Sus ojos de flora ardiente, su melena interminable. Sucede, podría suceder, en cualquier cruce de San Pedro Alcántara. Una mujer serena, elegante, parecida a una versión nórdica de Chavela Vargas, difuminada en el anonimato. Su popularidad dormida en la garganta. En un solo grito, en una sola nota, comenzaría la exaltación, la leyenda. Alice Babs, no una vecina entrañable de la Costa del Sol, sino también la historia viva del jazz, la que hace que tiemblen los cartelones de los festivales, las puertas de los teatros.

Han pasado casi cuarenta años desde que los músicos la saludaban como un milagro. El milagro sueco, que no dejó de ser sueco ni siquiera con la fama. Al más puro estilo de la época, contrapartida gloriosa del mundo que pregonaba Alfredo Landa, sí, vinieron las rubias y las suecas, pudo elegir entre el sol de California y los campos de lavanda de Marsella o Avignon, pero se decantó por la provincia, donde vive sin que le pidan autógrafos los camareros ni los vendedores de las inmobiliarias.

La Costa del Sol tiene estas cosas. Pierde su sobriedad con actores de tercera y apenas se acerca a las entradas de la enciclopedia, lo que para estas todavía resulta una ventaja. Aunque su trayectoria y su talento dé para postrar a un estadio, a una pirámide de cámaras.

El encuentro con América

Alice Babs no sólo fue una estrella, sino también una rareza, una voz providencial, casi un relámpago. Cuando Duke Ellington la oyó se le salieron los dientes del piano. Fue la primera vez que la cantante pisó Estados Unidos, en una gira con un guitarrista y un violinista, todos de Suecia, lo que, en principio, no resultaba demasiado atractivo para el circuito jazzístico estadounidense. Sin embargo, su manera de cantar reventó los prejuicios, como reventaría tantas otras cosas, el propio timbre del género, de las subidas, de las escalas. ¿Exageración? Lean al propio Ellington, que cada vez que tenía que sustituirla contrataba hasta a tres cantantes para imitar lo que salía de su garganta, un pájaro incontenible, como el flamenco, en los límites del lenguaje. «Tiene un talento desmesurado. Canta todo lo que oye y ve, Bach, ópera, jazz...», escribió.

Mucho antes de su colaboración con el pianista, Alice Babs, nacida con el nombre bastante más bergmaniano de Hildur Alice Nilsson, ya era una celebridad, aunque, eso sí, de ámbito restringido a los países nórdicos.

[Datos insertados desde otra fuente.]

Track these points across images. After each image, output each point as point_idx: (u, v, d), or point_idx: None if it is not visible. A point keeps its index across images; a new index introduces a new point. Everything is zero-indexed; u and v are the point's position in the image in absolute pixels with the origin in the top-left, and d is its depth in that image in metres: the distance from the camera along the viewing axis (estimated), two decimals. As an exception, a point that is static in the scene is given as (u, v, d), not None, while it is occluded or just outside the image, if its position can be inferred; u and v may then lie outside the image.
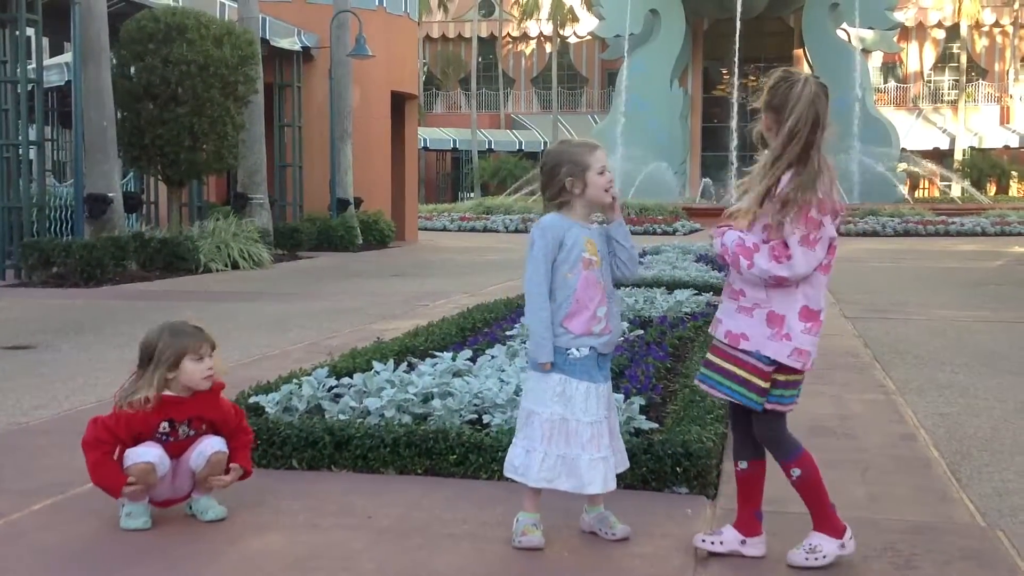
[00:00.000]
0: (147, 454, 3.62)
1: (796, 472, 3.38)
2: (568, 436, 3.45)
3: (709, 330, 3.54)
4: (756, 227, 3.32)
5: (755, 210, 3.31)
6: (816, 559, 3.34)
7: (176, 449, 3.70)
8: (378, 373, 5.20)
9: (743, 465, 3.47)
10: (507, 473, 3.57)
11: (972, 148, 53.12)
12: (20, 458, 4.73)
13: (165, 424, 3.68)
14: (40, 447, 4.94)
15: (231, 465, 3.77)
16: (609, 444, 3.51)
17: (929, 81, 57.83)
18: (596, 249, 3.51)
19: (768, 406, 3.35)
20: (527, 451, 3.48)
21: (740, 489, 3.50)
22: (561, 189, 3.50)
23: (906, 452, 4.91)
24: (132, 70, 16.20)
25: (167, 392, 3.68)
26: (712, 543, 3.45)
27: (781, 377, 3.34)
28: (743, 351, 3.33)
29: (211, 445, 3.72)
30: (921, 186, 52.26)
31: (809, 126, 3.26)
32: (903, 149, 46.75)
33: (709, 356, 3.47)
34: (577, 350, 3.47)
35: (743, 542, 3.44)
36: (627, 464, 3.69)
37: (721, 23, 49.06)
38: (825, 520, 3.39)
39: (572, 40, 59.79)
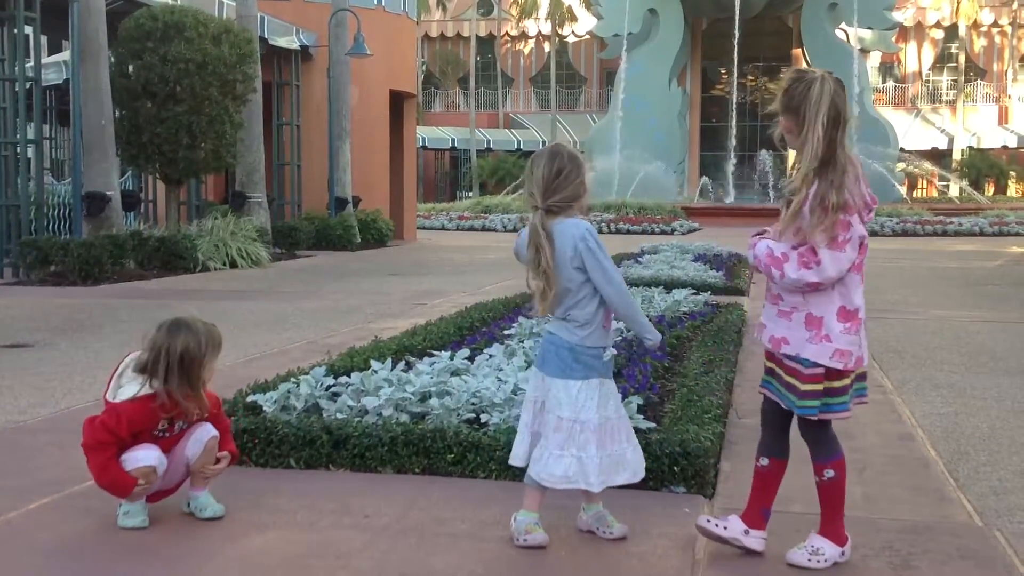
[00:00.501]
0: (147, 457, 3.61)
1: (829, 474, 3.39)
2: (613, 435, 3.53)
3: (755, 335, 3.55)
4: (787, 234, 3.33)
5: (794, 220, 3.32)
6: (818, 561, 3.34)
7: (169, 444, 3.70)
8: (376, 372, 5.20)
9: (764, 462, 3.47)
10: (555, 485, 3.49)
11: (970, 148, 53.17)
12: (17, 457, 4.73)
13: (164, 422, 3.69)
14: (37, 446, 4.94)
15: (220, 454, 3.79)
16: (623, 440, 3.62)
17: (927, 81, 57.86)
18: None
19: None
20: (578, 459, 3.47)
21: (756, 484, 3.50)
22: (580, 192, 3.55)
23: (904, 452, 4.91)
24: (130, 68, 16.19)
25: None
26: (716, 525, 3.45)
27: (832, 384, 3.34)
28: (784, 355, 3.34)
29: (206, 431, 3.75)
30: (919, 186, 52.29)
31: (832, 124, 3.26)
32: (901, 149, 46.77)
33: (764, 361, 3.49)
34: (606, 351, 3.60)
35: (746, 532, 3.44)
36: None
37: (720, 23, 49.08)
38: (833, 526, 3.39)
39: (571, 39, 59.80)
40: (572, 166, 3.55)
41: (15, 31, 14.59)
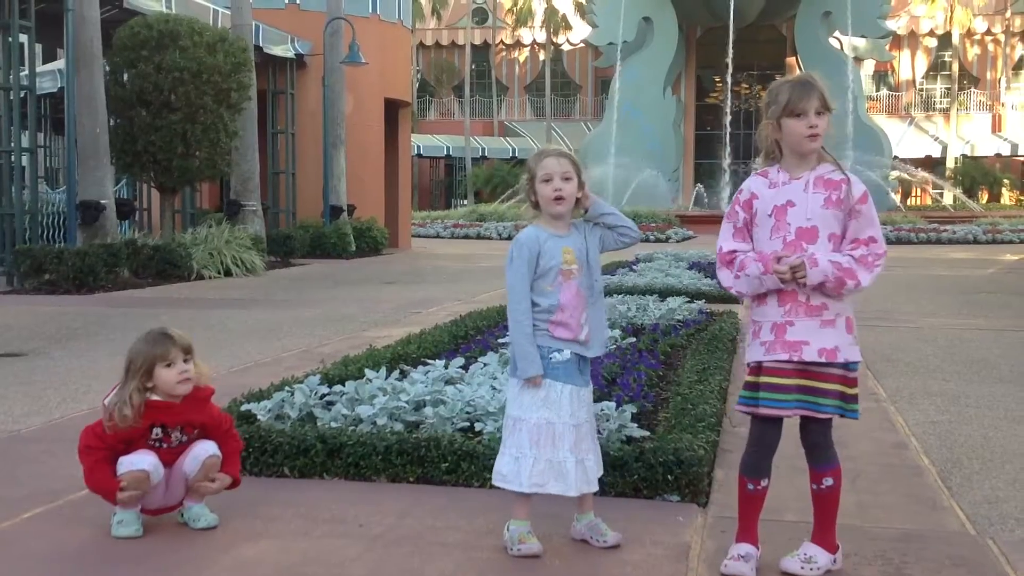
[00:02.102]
0: (141, 462, 3.62)
1: (828, 482, 3.39)
2: (555, 440, 3.46)
3: (786, 356, 3.31)
4: (821, 240, 3.34)
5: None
6: (811, 569, 3.34)
7: (170, 456, 3.69)
8: (370, 381, 5.20)
9: (764, 483, 3.41)
10: (496, 482, 3.58)
11: (964, 156, 53.30)
12: (11, 466, 4.72)
13: (158, 430, 3.68)
14: (31, 454, 4.93)
15: (217, 474, 3.77)
16: (589, 447, 3.55)
17: (921, 89, 58.03)
18: (575, 257, 3.53)
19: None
20: (515, 458, 3.49)
21: (756, 507, 3.42)
22: (527, 196, 3.60)
23: (897, 460, 4.92)
24: (125, 77, 16.21)
25: (154, 397, 3.68)
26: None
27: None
28: (840, 365, 3.34)
29: (205, 449, 3.73)
30: (913, 194, 52.39)
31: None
32: (895, 157, 46.89)
33: (781, 379, 3.33)
34: (559, 353, 3.49)
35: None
36: (601, 470, 3.67)
37: (714, 31, 49.21)
38: (826, 535, 3.40)
39: (565, 48, 59.91)
40: (525, 169, 3.59)
41: (10, 40, 14.60)
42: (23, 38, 15.04)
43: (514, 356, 3.54)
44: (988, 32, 57.22)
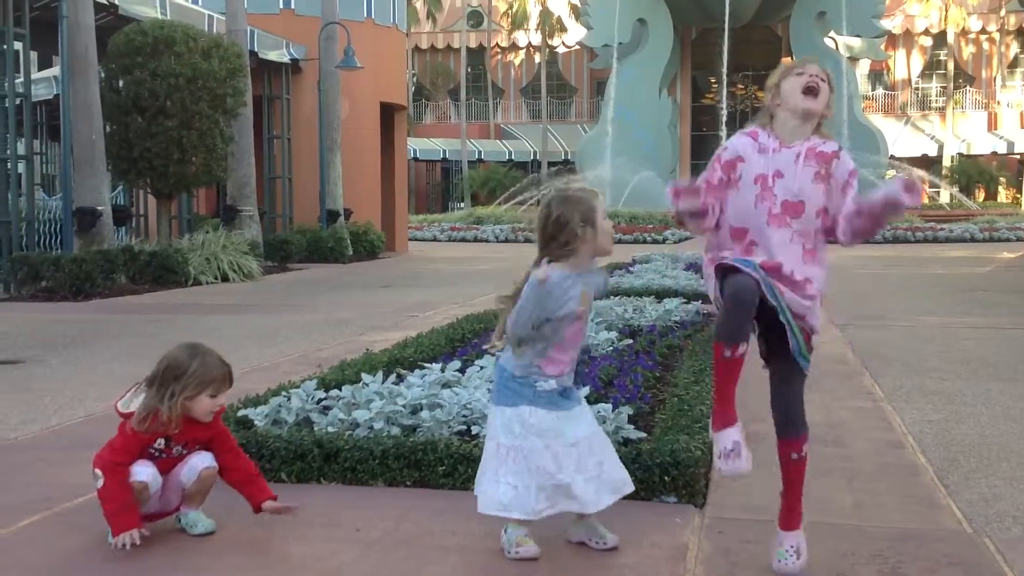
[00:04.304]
0: (141, 473, 3.59)
1: (805, 449, 3.33)
2: (556, 463, 3.44)
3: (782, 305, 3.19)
4: (807, 214, 3.29)
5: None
6: (804, 559, 3.33)
7: (166, 465, 3.69)
8: (367, 385, 5.20)
9: (743, 349, 3.18)
10: (491, 511, 3.49)
11: (960, 154, 53.36)
12: (7, 474, 4.71)
13: (161, 441, 3.65)
14: (27, 462, 4.92)
15: (272, 504, 3.72)
16: (600, 459, 3.52)
17: (917, 88, 58.09)
18: (588, 300, 3.54)
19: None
20: (514, 487, 3.44)
21: (734, 376, 3.21)
22: (572, 238, 3.42)
23: (893, 459, 4.92)
24: (120, 83, 16.22)
25: None
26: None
27: None
28: (810, 326, 3.27)
29: (202, 460, 3.71)
30: (910, 193, 52.33)
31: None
32: (891, 156, 46.94)
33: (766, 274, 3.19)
34: (545, 382, 3.49)
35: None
36: (624, 472, 3.64)
37: (709, 32, 49.27)
38: (798, 511, 3.36)
39: (561, 50, 59.95)
40: (561, 211, 3.43)
41: (5, 47, 14.60)
42: (18, 45, 15.04)
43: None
44: (983, 31, 57.29)
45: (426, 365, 5.94)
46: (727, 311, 3.18)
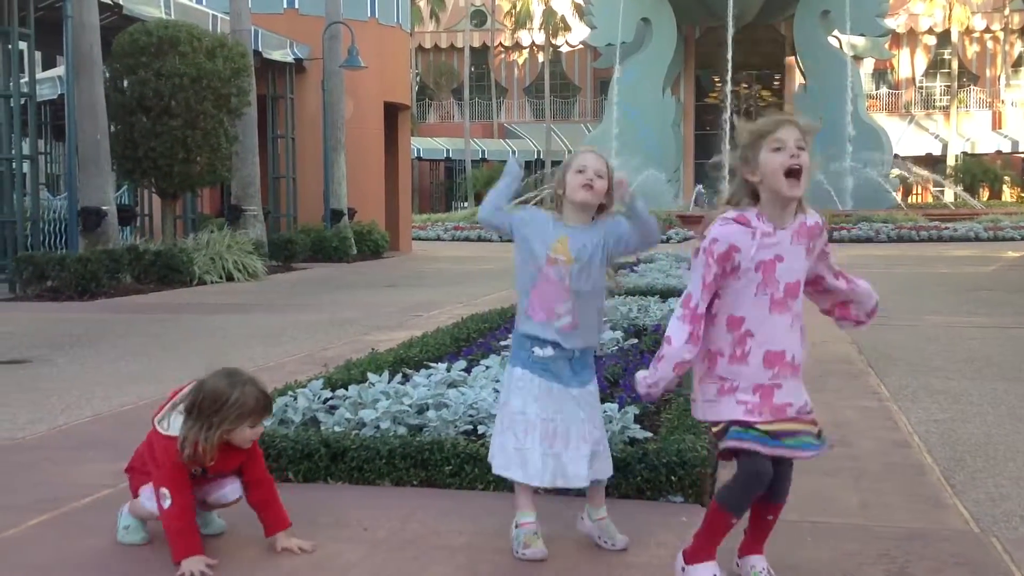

Había sido la primera cantante en representar a su país en Eurovisión, despuntaba con una precocidad casi de niño cantor, como Joselito, aunque en estructuras que contenían a Handel, a Wagner.

El mágico final de los sesenta

La chica rubia que cantaba ópera se especializó en la calidez del saxo, en los matices del swing, que dominaba con elasticidad de ángel. Duke Ellington la quería a su lado, incluso, en la grabación de dos de sus Sacred Concerts, que retocó, en buena medida, para ajustar a las nuevas posibilidades que le ofrecía el manantial sueco. Fue a finales de los sesenta, justo cuando el landismo se encrespaba el pelo de las pantorrillas para perseguir a sus compatriotas. ¿Sería ya entonces Babs una visitante asidua de la Costa? ¿Balbucearía en la ducha de los hoteles alguna pieza de Bizet, una misa de Monteverdi?

El club, la actividad de Marbella

Si la rubia del jazz frecuentaba Marbella, lo hacía con una discreción que poco tenía que ver con los modelos y la suntuosidad de las actrices de Hollywood. Ni una sola noche en compañía del cristal y del terciopelo, ni una actuación privada para el palco de los famosos. Hasta que llegaron los noventa y entonces Babs, definitivamente convertida en leyenda, se soltó la trenza para el desparrame de los aficionados.

En 1992, mientras la cresta de Curro, el insoportable Curro, peinaba la Expo, la cantante fundaba un club de jazz en Marbella. Lo hacía de la mano de Brian Parker, exbajista, arquitecto y director de un programa radiofónico en inglés con bastante audiencia entre los visitantes de la Costa del Sol. Sucede, podría suceder, que fueran alguno de ustedes. Abrir la puerta de un restaurante, en un día lluvioso, de errancia por la provincia, y encontrarse con las flores de Alice, con la madriguera de su garganta.